Segment Open

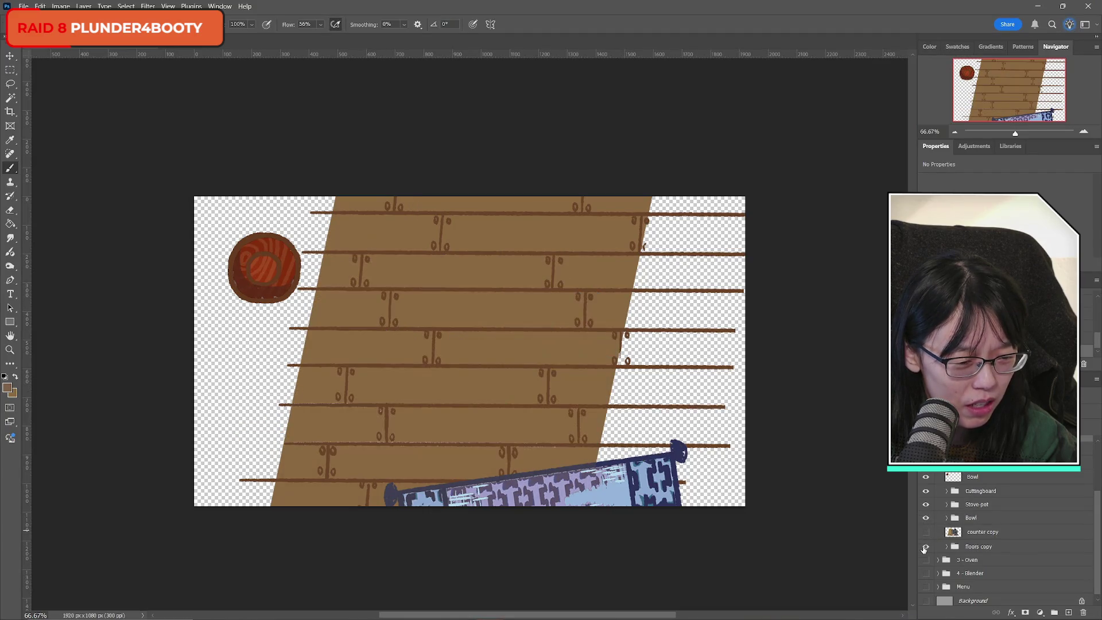
click(926, 547)
click(926, 546)
click(925, 534)
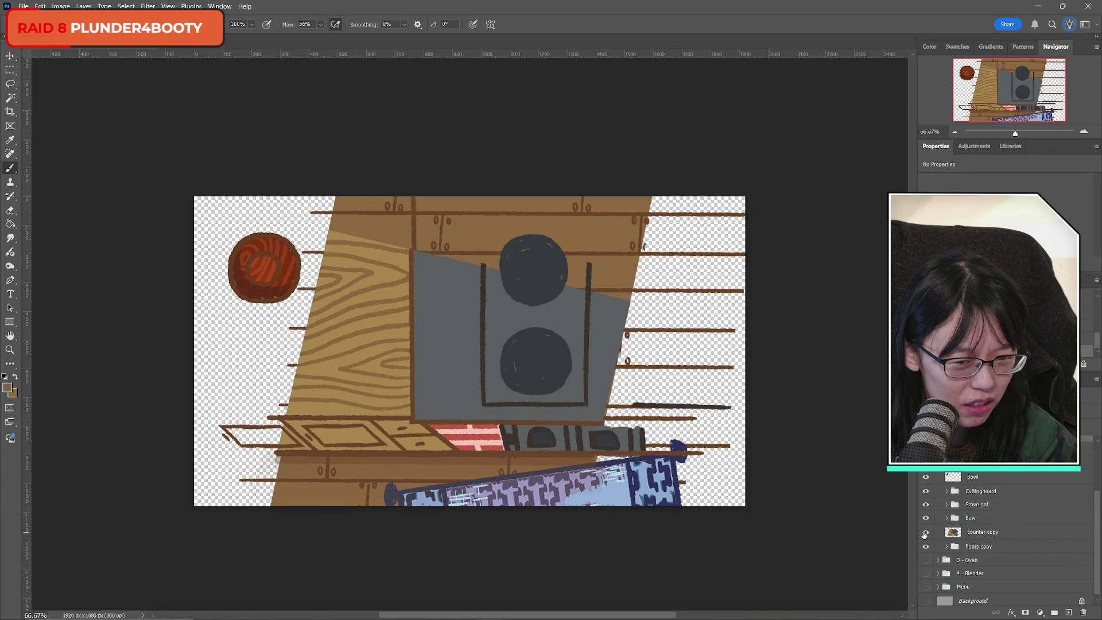
Hide counter copy and floors copy, select Bowl, eyedropper its red-brown, and create a new empty layer.
click(994, 534)
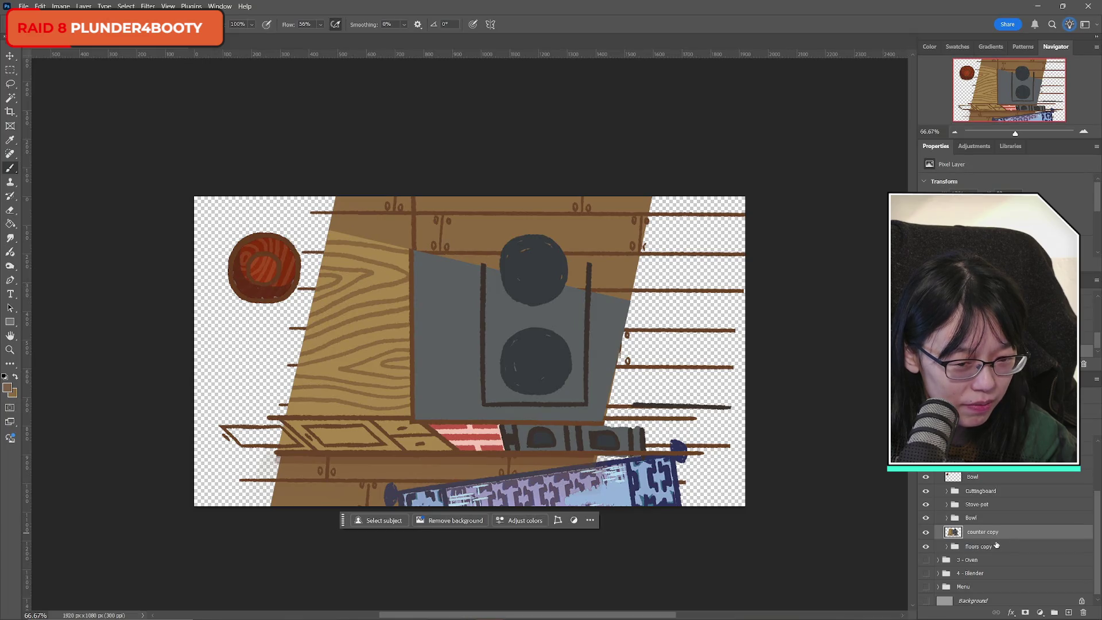
click(925, 533)
click(926, 547)
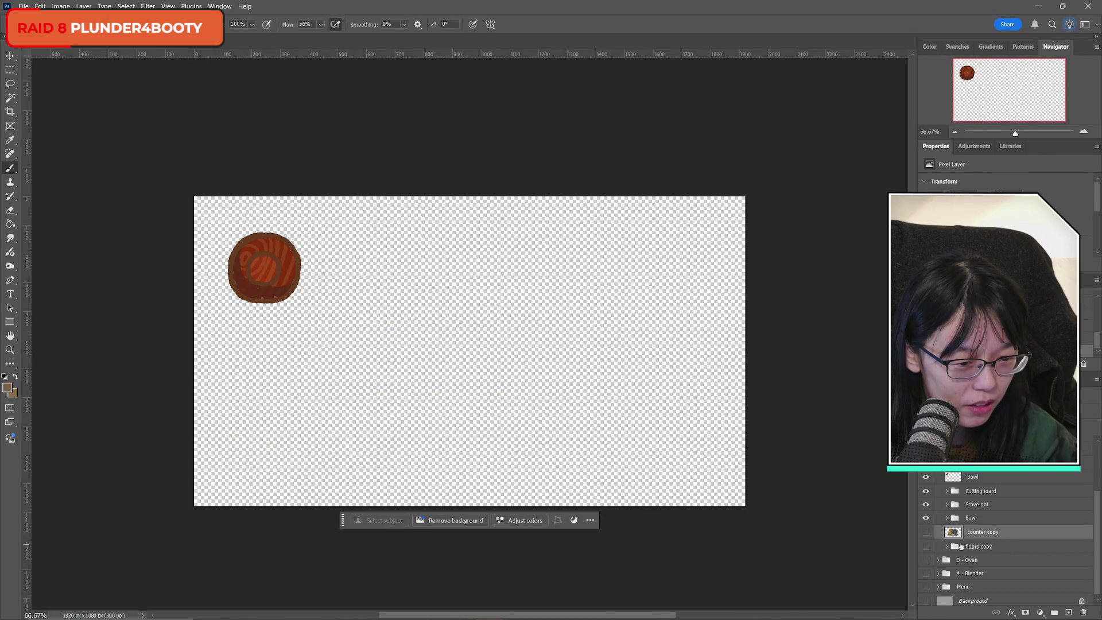
click(976, 477)
click(926, 477)
click(926, 476)
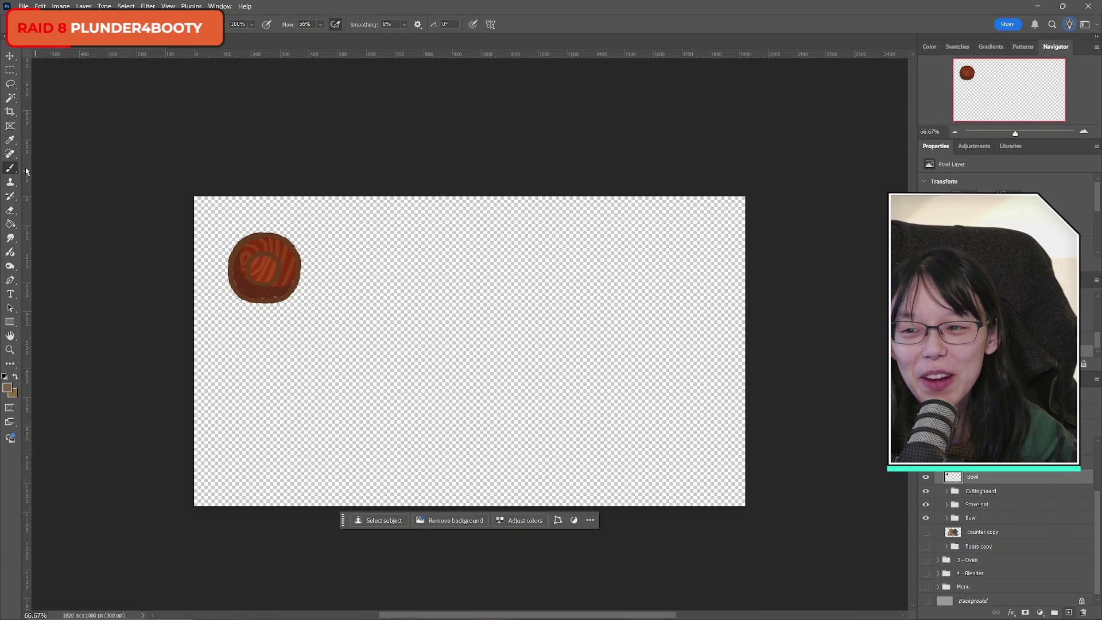
alt+click(242, 281)
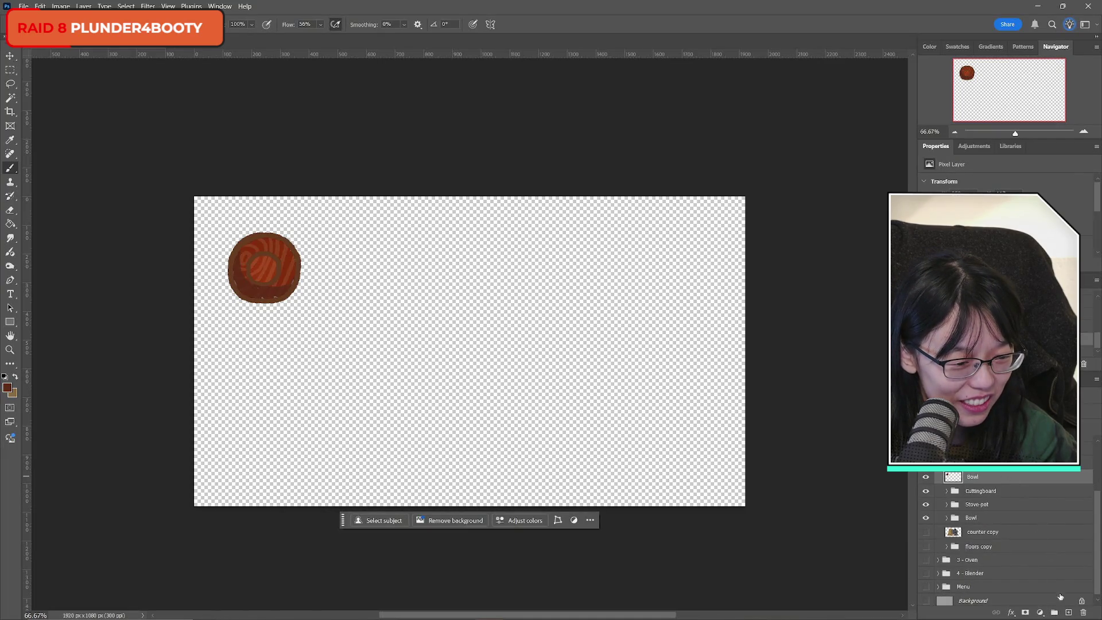
ctrl+click(1068, 612)
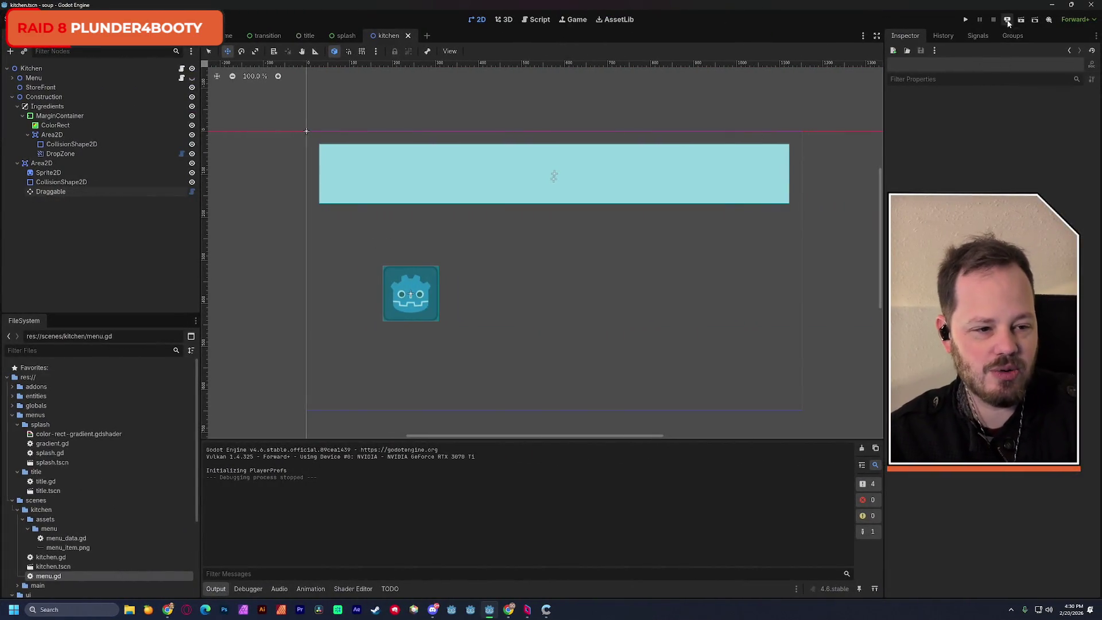
click(1021, 21)
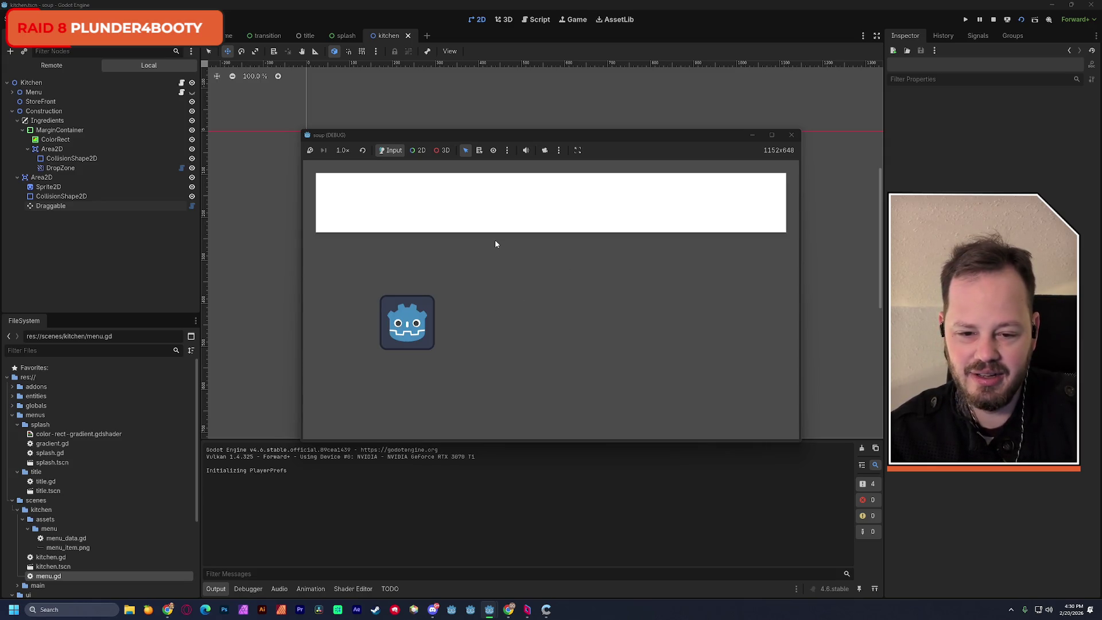
drag(404, 332, 652, 308)
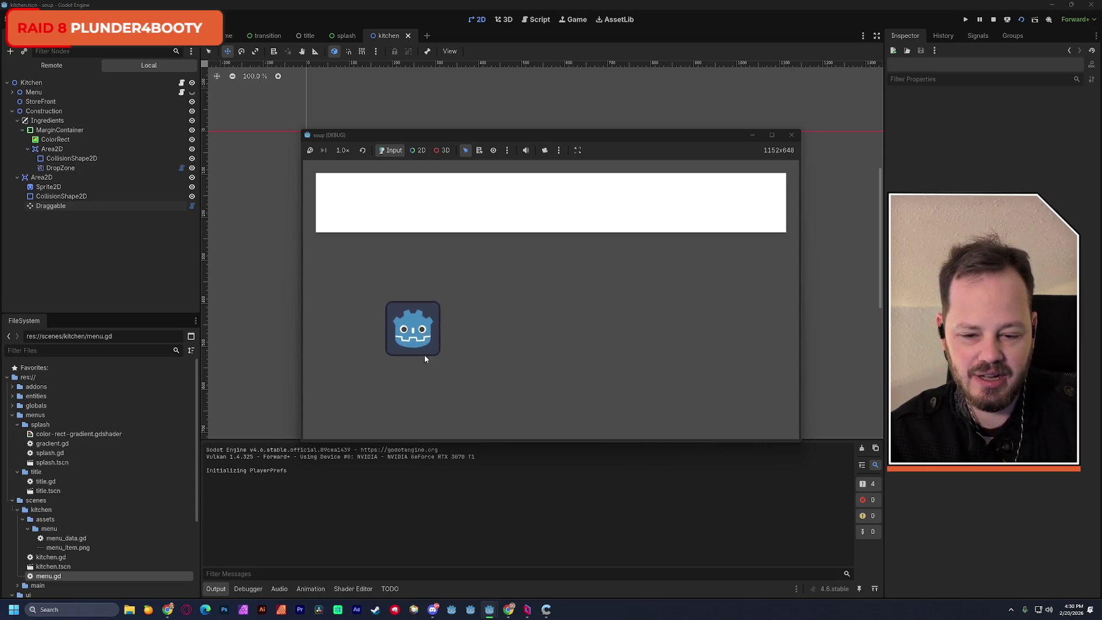
drag(404, 324, 610, 263)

Segment Closed

• [About this exercise]: Give the number of lines containing "drag" in the entries, and no other text.

• [Expected answer]: 2